As an educator reading is such a major component of what I do and what I demand of students. As a parent, I possessed even more awareness of the benefits for my kids being strong readers. Being an avid reader, reading to my kids was one of the things I looked forward to most as my wife and I began a family. I still read to them, although not with the frequency I once did, where for years I read to them every day. Intuitively I started raising readers but I also made deliberate decisions, like taking them to the library every week, to make reading more like an adventure and less like a chore. Anecdotally, there are a lot of things that ring true to me from this article.

I have to admit that I am not always the biggest fan of Steven Pinker being the go-to source on literacy-related material in the media. I do sometimes take issue with some of his ideas, but mainly I find him significantly played out. Here, however, it bothered me a little less probably because I have less issue with what he has to say and he was sandwiched between some others with interesting contributions too. Still, I absolutely back his second point on background and contextual knowledge.

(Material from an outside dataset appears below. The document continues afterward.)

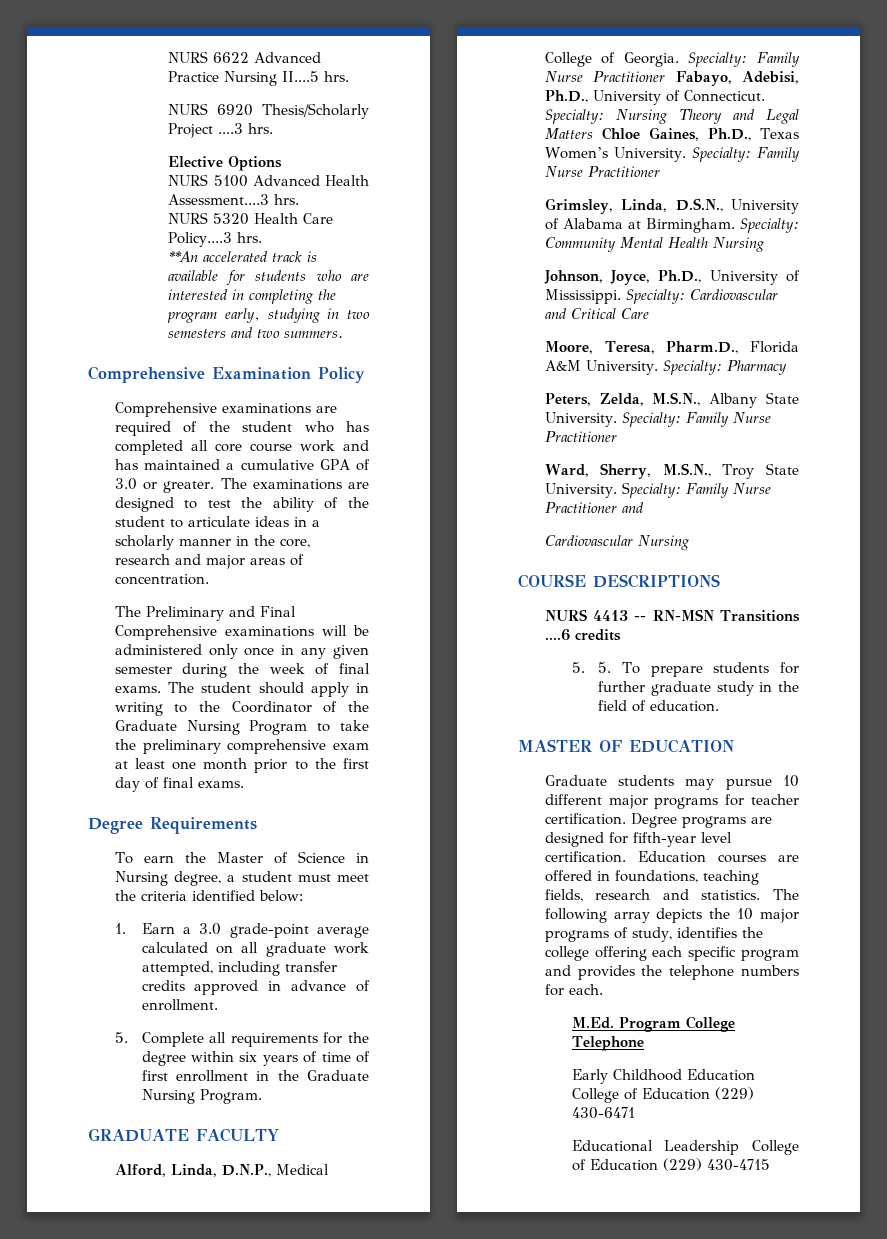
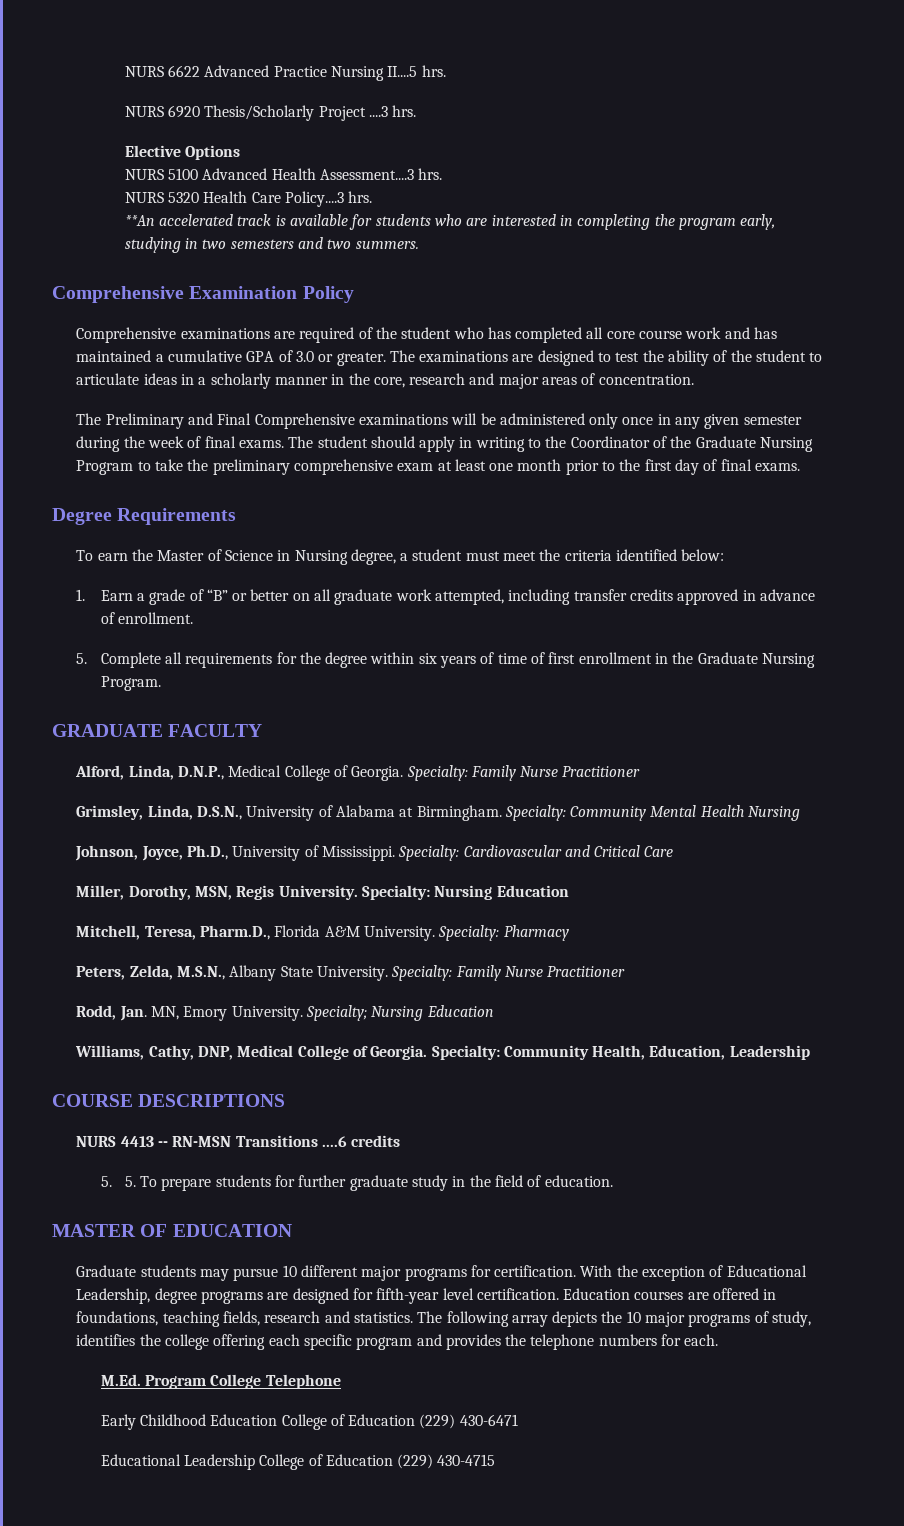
[199,923,369,938] [141,942,208,953] 3.0 grade-point average calculated -> [149,589,290,605] grade of “B” or better
[675,71,799,86] [544,90,765,105] [544,109,799,124] [544,127,800,141] [544,147,800,162] [544,166,660,177] Fabayo, Adebisi, Ph.D., University of Connecticut. Specialty: Nursing Theory and Legal Matters Chloe Gaines, Ph.D., Texas Women’s University. Specialty: Family Nurse Practitioner -> (641, 771) none
[544,341,593,354] Moore, -> [76,885,569,900] [76,925,141,940] Miller, Dorothy, MSN, Regis University. Specialty: Nursing Education // Mitchell,
[544,463,799,479] [544,482,771,498] [544,502,644,513] [544,535,690,550] Ward, Sherry, M.S.N., Troy State University. Specialty: Family Nurse Practitioner and // Cardiovascular Nursing -> [76,1005,494,1021] [75,1045,810,1060] Rodd, Jan. MN, Emory University. Specialty; Nursing Education // Williams, Cathy, DNP, Medical College of Georgia. Specialty: Community Health, Education, Leadership
[751,794,799,805] [544,813,677,828] teacher certification. Degree -> [494,1265,807,1281] [76,1288,197,1304] certification. With the exception of Educational Leadership, degree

More than anything, I wish more people would read this article to note that being an avid reader is beneficial but not necessary to raising good readers, as ironic as that might seem. Even writing that sentence proved an ironic experience. Yet, I really kind of love the ending of this piece, which drove most of my efforts with my children. The message I tried to share is that reading is its own reward, enjoyable and fun.

Let’s Stop Killing Students’ Spirits – Inside Higher Education – John Warner (5-minute read)

First, John Warner’s Why They Can’t Write is an excellent book. It reaches far beyond writing pedagogy, an are where it also excels and presents a cogent interrogation of the kind of ill-conceived edreforms that have dominated American schools for more than the past two decades. It is ground he routinely covers in his regular columns as well, like this one. Here a series of student testimonies make a powerful case for just how wrong-headed we can be in education if we just accept the way things are instead of the way they could be.

Of course, the pressure associated with high performance is pervasive, even in places where student performance far excels most. Caustic market-think policies or unquestioned directives continue to feed the myth of competition as a necessary path to learning. Better scores beget more pressure to maintain levels of performance, perpetuating a horse race mentality. All the while, students are whipped along the way to reach a finish line that keeps getting moved. The student voices in this piece reveal the cost.

Warner’s question “When are we going to listen?” carries a resonance that looks as though it will not be receding any time soon. Amazingly, the student that uses the cookie metaphor to describe their gutting experience writes with a level of voice and eloquence that is remarkable in spite of years of being force-fed formulaic approaches. Every educator has a stake in reading and writing, no matter the subject matter or discipline. Fighting the extermination of all joy in those two activities is the responsibility of all educators, on that needs to be taken with far greater urgency and seriousness.